## [PROMPT 1]
List every real person the comics extract names by full name.
## [PROMPT 2]
According to the comics extract, what term did Alan Moore's works partially spawn?

## [EXTRACT PROVIDED]
::::::::::
How many of these characters can you name?

DC Comics Alan Moore Stories
We’re still struggling with the scuba diver’s name…

 The chances are you’ve seen most of them many a time in a wide variety of media. Some of us even grew up watching Adam West fighting a myriad of baddies while holding a cat or Lynda Carter’s proneness to spin until her clothes exploded into new ones. These and many more characters have survived through decades of ups and downs in their popularity, mostly because of the talent shown by the people behind their stories, particularly when reinvention and innovation are called for.

One of these people is Alan Moore, an English comics writer who during the 80s and 90s helped redefine the way stories are told and the treatment the characters in the medium get. He focused on giving those stories a depth that was mostly lacking in the comic book industry by filling his narrative with multiple layers of meaning and imagery. Although his works partially spawned the term ‘graphic novel’, he himself isn’t too keen on it.

Just to give you an example of the extent of his influence in modern media, here’s someone I think many of you will recognise:

The Joker
2008’s most ubiquitous Halloween costume.
::::::::::
## [DATASET SECTION]
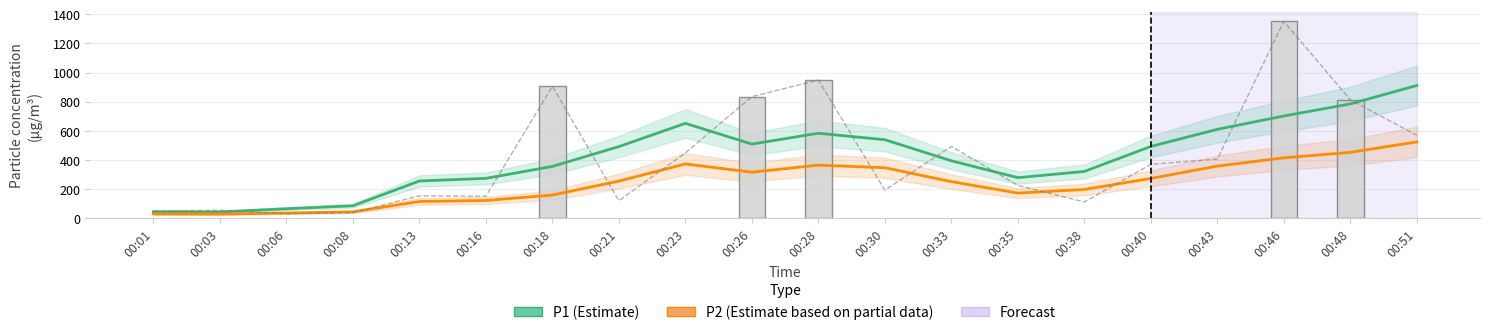

Are the bars grouped side by side (vs. stacked)?

Yes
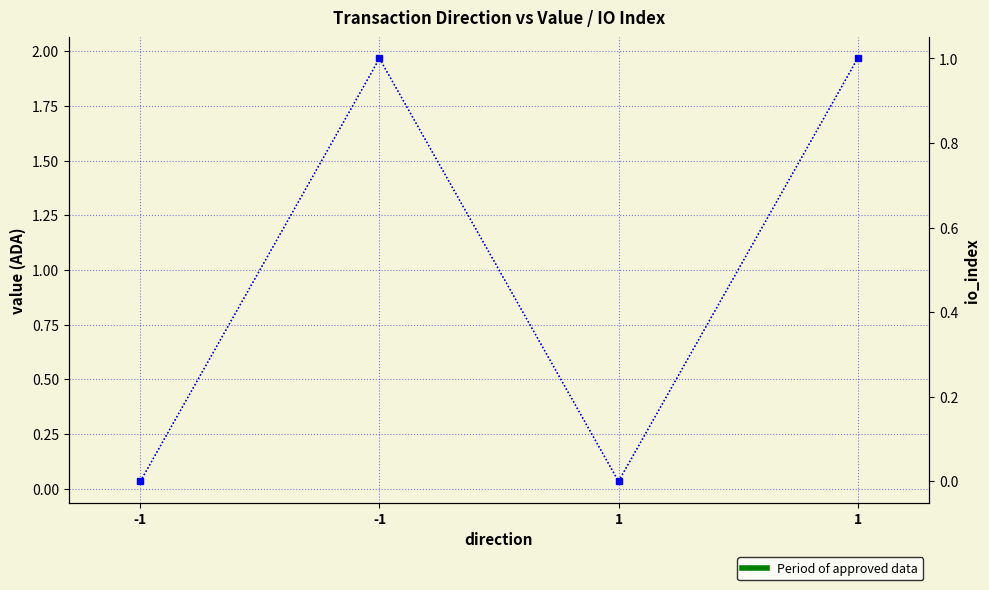

At -1, list the series in order from largest to smallest.

value, io_index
::::::::::
## [RESULT 1]
Adam West, Lynda Carter, Alan Moore

## [RESULT 2]
The term "graphic novel."